→ Task objective: Can you retype every record below word for word, leaving the pictures out of your answer?

→ Data extracts:
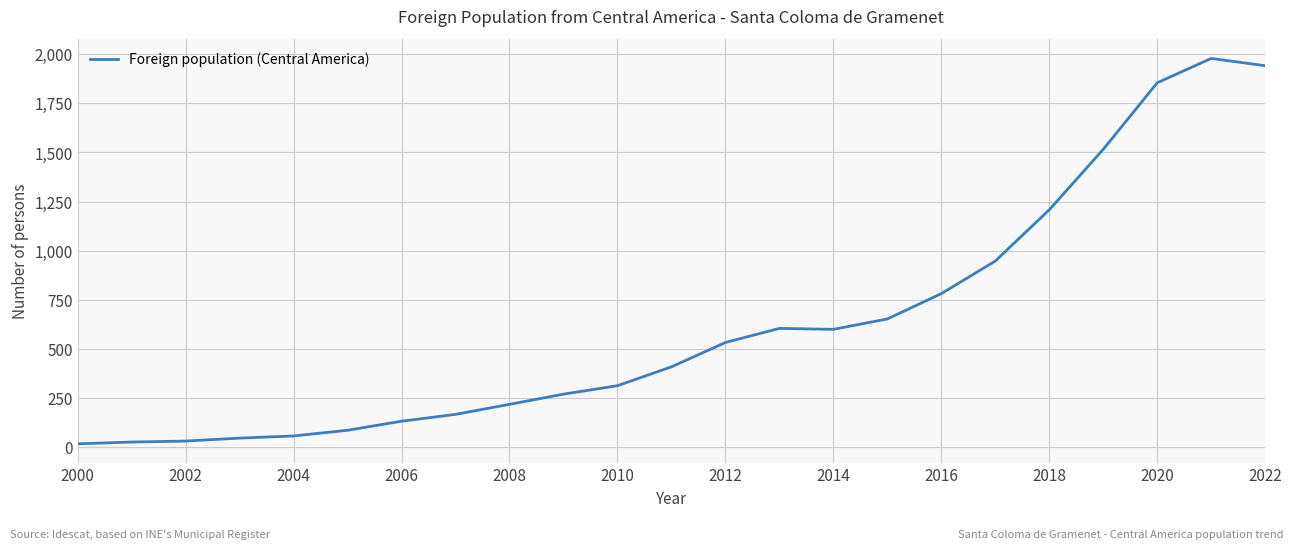

What is the greatest value displayed?

1979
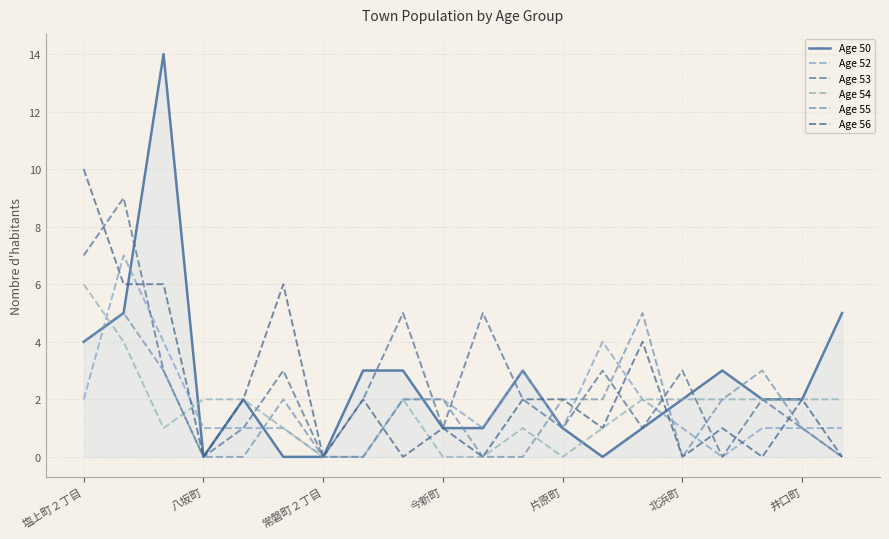

How many lines are shown in the chart?

6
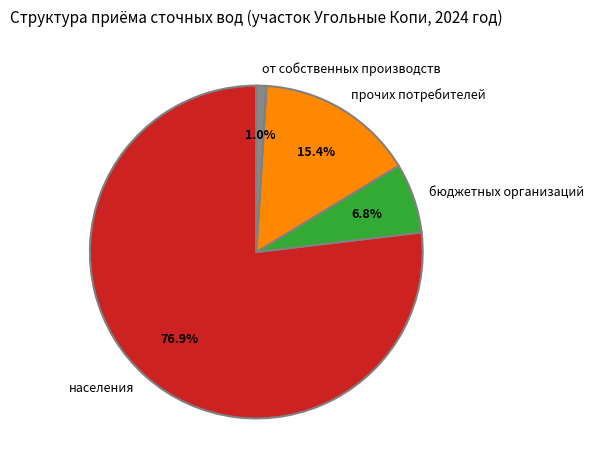

True or false: прочих потребителей accounts for 15% of the total.

True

→ Answer below:
What is the greatest value displayed?

1979

How many lines are shown in the chart?

6

True or false: прочих потребителей accounts for 15% of the total.

True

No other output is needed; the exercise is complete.